Clark laughed and shook his head. “Not at all. Exactly the opposite, in fact. But when you grow up in the middle of nowhere, you take the opportunities you can—like when family friends with cute daughters show up.” He looked at me and slid a little farther down the wall, like my proximity to the floor was pulling him down as well. “You?”

“Um.” I was now slightly embarrassed, even though I had asked the question. “I was fourteen.” In the silence that followed, I hurried to say, “It wasn’t like I didn’t have other opportunities.” I thought about all the middle-school games of Spin the Bottle and Seven Minutes in Heaven that I’d avoided like the plague. “I wanted my first kiss to mean something.”

Clark looked over at me, his eyebrows raised. “Did it?”

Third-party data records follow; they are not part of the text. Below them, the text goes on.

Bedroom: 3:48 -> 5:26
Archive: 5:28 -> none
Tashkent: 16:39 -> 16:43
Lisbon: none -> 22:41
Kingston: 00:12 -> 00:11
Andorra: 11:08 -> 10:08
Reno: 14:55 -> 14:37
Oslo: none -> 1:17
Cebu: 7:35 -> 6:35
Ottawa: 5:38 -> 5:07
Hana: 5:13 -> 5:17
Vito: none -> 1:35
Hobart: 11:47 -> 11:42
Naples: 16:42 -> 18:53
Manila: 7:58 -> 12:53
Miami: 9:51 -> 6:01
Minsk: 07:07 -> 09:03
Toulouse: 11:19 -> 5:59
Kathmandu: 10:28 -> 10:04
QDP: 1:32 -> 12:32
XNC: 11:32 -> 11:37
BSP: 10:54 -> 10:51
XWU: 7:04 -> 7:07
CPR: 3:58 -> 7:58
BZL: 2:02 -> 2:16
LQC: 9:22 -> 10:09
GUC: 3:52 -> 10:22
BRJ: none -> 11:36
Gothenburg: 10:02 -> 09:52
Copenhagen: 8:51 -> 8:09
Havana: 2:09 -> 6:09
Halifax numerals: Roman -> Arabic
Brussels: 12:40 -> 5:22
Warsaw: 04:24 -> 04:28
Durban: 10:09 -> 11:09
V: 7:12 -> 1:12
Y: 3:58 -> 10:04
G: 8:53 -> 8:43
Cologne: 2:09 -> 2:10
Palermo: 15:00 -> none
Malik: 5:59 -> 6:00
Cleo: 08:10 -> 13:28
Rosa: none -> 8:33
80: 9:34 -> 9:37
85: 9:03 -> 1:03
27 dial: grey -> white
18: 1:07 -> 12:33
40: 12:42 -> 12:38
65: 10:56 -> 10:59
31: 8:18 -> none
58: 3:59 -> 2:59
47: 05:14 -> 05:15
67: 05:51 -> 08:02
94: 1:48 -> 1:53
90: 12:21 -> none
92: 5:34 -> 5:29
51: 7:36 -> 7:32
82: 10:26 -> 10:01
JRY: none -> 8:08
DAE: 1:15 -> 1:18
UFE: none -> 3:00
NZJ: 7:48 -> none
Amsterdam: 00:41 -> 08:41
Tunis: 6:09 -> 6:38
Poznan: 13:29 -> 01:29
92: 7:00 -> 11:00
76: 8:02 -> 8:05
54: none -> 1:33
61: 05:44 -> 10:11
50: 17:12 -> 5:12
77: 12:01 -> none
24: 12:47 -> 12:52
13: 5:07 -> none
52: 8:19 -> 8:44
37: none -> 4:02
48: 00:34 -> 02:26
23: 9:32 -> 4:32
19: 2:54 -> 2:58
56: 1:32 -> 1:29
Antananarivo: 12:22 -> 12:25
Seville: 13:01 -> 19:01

“It did,” I said, thinking about Topher, in a different laundry room, and everything it had started. It had meant something—I just hadn’t fully realized then what that something would be.

“There’s this thing in the world of my books,” Clark said, and I realized it was getting a little bit more normal to hear him talking like this. The same way it had been strange when Tom had been talking about agents and headshots and casting directors and now it was just something we were all able to ignore.

“What thing?”

“This idea that the person who kisses you first gets, with that kiss, a little piece of your soul. And they have a hold over you. Most people don’t ever use it against you. But some people do.”

I turned this over in my mind, feeling like maybe I would have to read Clark’s books now. “So where’d that come from? Is that what happened with your first-kiss girl?”

“No,” Clark said, laughing. “She’s fine. We’re friends online, and I get to see pictures of most of her meals, even though we haven’t spoken in seven years.” He turned to look at me. “What about you?” he asked. “Ever think about your guy?”

“Well . . . yeah,” I said, realizing I was starting to choose my words carefully again. It was one thing for my friends to know about Topher, but I wasn’t about to give out details that could identify him. “He—I mean, we still occasionally . . .” I trailed off, not exactly sure how to put this. “We’re kind of off and on.”

“Oh,” Clark said, and he sounded much more awake now. “Are you now? On, I mean?”

“No,” I said quickly, now feeling more awake myself. “Are you? On . . . with anyone?”

“No,” Clark said just as quickly, and I felt myself let out a breath. “I was . . . My last girlfriend and I broke up at the end of the semester.”

“Semester?”

“Yeah. She was a freshman at Colorado College, and I was living in Colorado Springs, so we started dating. But when school ended for the year, she said she wanted to explore life’s possibilities. That’s a direct quote, by the way.”

I made a face, and Clark laughed. “But I thought you said you lived way out in the woods. Near Wisconsin?”

“Wyoming.”

“Right.”

“That’s where my parents live,” Clark said. “It . . . I moved out last year and got my own place. It just seemed easier.”